进 店 后 的第一 件 事 都 是 忙 着 将 自己 面前 的 餐桌 摆 满,

zhídào zhuōzi zài yě fàng bu xià le cái kěn tíng shǒu。

直到 桌子 再 也 放 不 下了 才 肯 停 手。

当のレストランが料理を並べている場所やテーブル席に「少しずつお取りください。浪費しないでください。」という標語プレートを置いたとしても、ほとんどの客は注意を払わない。

店に入って一番にする事といえば、自分の前のテーブルを料理でいっぱいにする事であり、テーブルにもう何も置けなくなるまでやめようとはしない。

私が入った北京にある食べ放題の日本料理店でも同様でした。

10人ほどのグループでやって来た一人一人が、自分の食べる分を取るのではなく、ある皿には天ぷらを、別の皿にはお寿司を、さらに別の皿には空揚げを山盛りにして、次から次へとテーブルに並べていくのです。

当然、すべてを食べ切れるわけではありません。

罰金制度

こうしたケースが後を絶たないために、食べ残しの浪費を減らす努力が罰則制度に繋がっています。

店ごとに罰則の内容は異なりますが、多くの店が来店時に先に頭金を払うよう消費者に求めています。金額は10元から100元と様々です。

もし、食べ残しの分量が多い場合は100gごとに10元を頭金から差し引くという訳です。

店側の観察では数年前と比べれば食べ残しは少なくなってきたものの、それでもなくならないとの事です。

消費者側も多くの料理を残してしまうのはもったいないとわかっているのですが、それでも食べ放題に行くと取りすぎてしまったり、そのために罰金を払わされたりした経験があるという人がかなりいます。

元を取ろうとして食べ過ぎる?

もう一つの問題は食べ過ぎ、飲み過ぎです。食べ放題の料金の元を取ることを「吃回本」(chī huí běn)と言います。
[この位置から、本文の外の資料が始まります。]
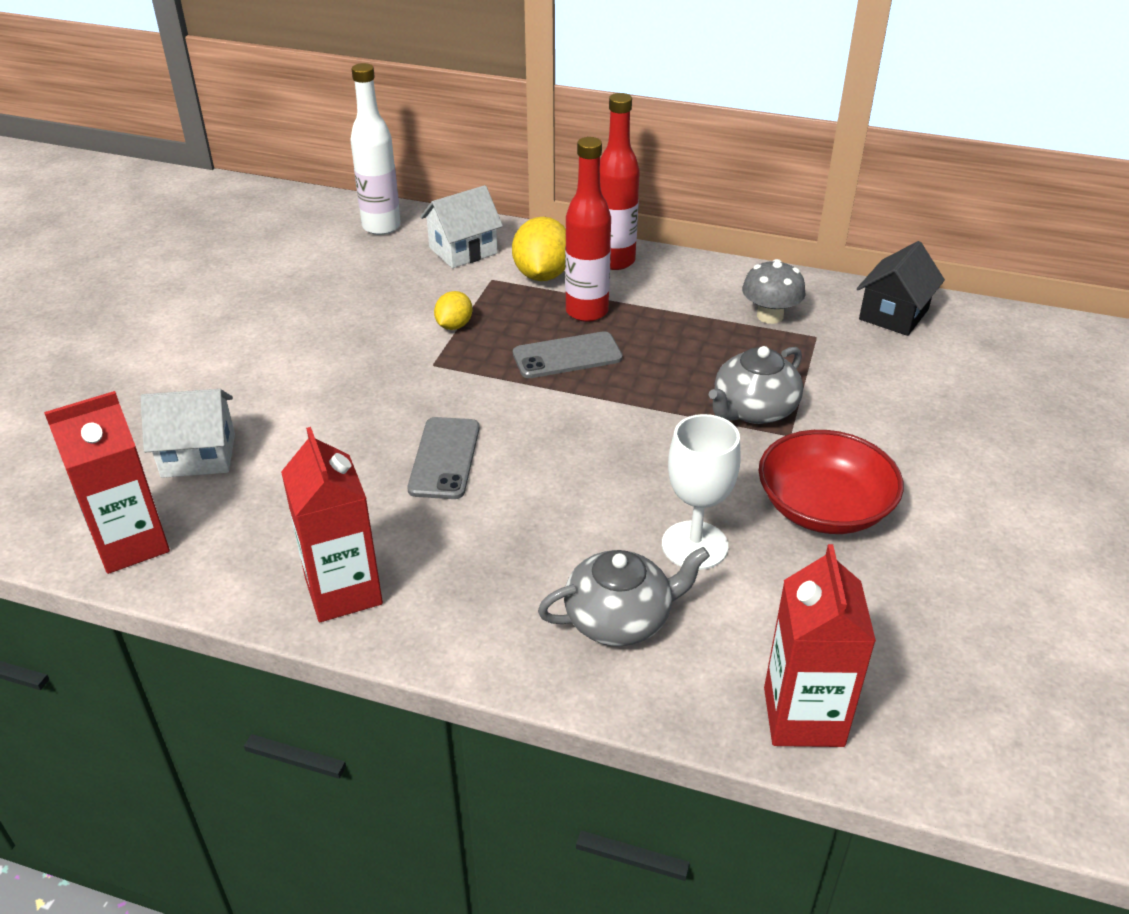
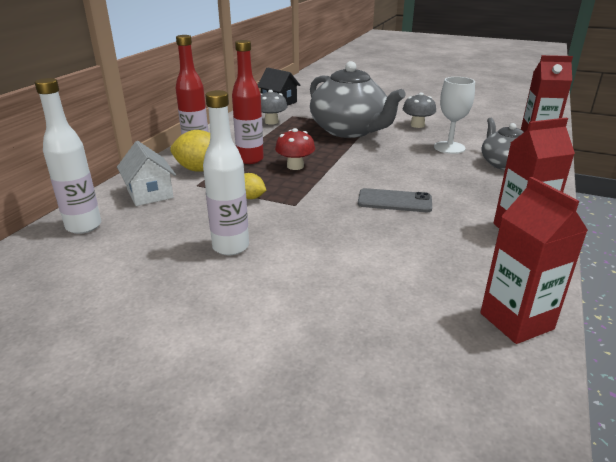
camera: 85 degrees left, 10 degrees down
white house [140,389,235,478] -> none
grey phone [513,331,623,378] -> red mushroom [275,128,315,170]
grey teapot [709,346,803,424] -> grey teapot [310,61,406,138], size x1.82
red bowl [759,430,904,534] -> grey mushroom [403,93,436,128]
none -> white bottle [203,90,249,255]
元を取ろうとして食べ過ぎてしまい、病院へ運ばれる人も少なくありません。結果的に高い治療費を払うことになり、元を取るどころか損をしてしまうのです。

また「专挑贵的吃」(zhuān tiāo guì de chī)、つまり原価の高い食材ばかりを選んで元を取ろうとするお客もいます。

例えば焼き肉バイキングの場合、原価の高い部位の肉やエビ、ホタテなどの海鮮食材を店員が補充したとたんに、ほぼそのすべてを自分たちのグループ用に持って行ってしまう客も見受けられます。

もちろん何をどれだけ食べるかは客の自由ですから店側は何も言えませんが、ほかの客が不快に思うのもうなずけます。

とはいえ、こうした所に中国人のパワーやバイタリティを感じるのも事実です。ぜひ一度中国人の友人と一緒に食べ放題を満喫してみてください。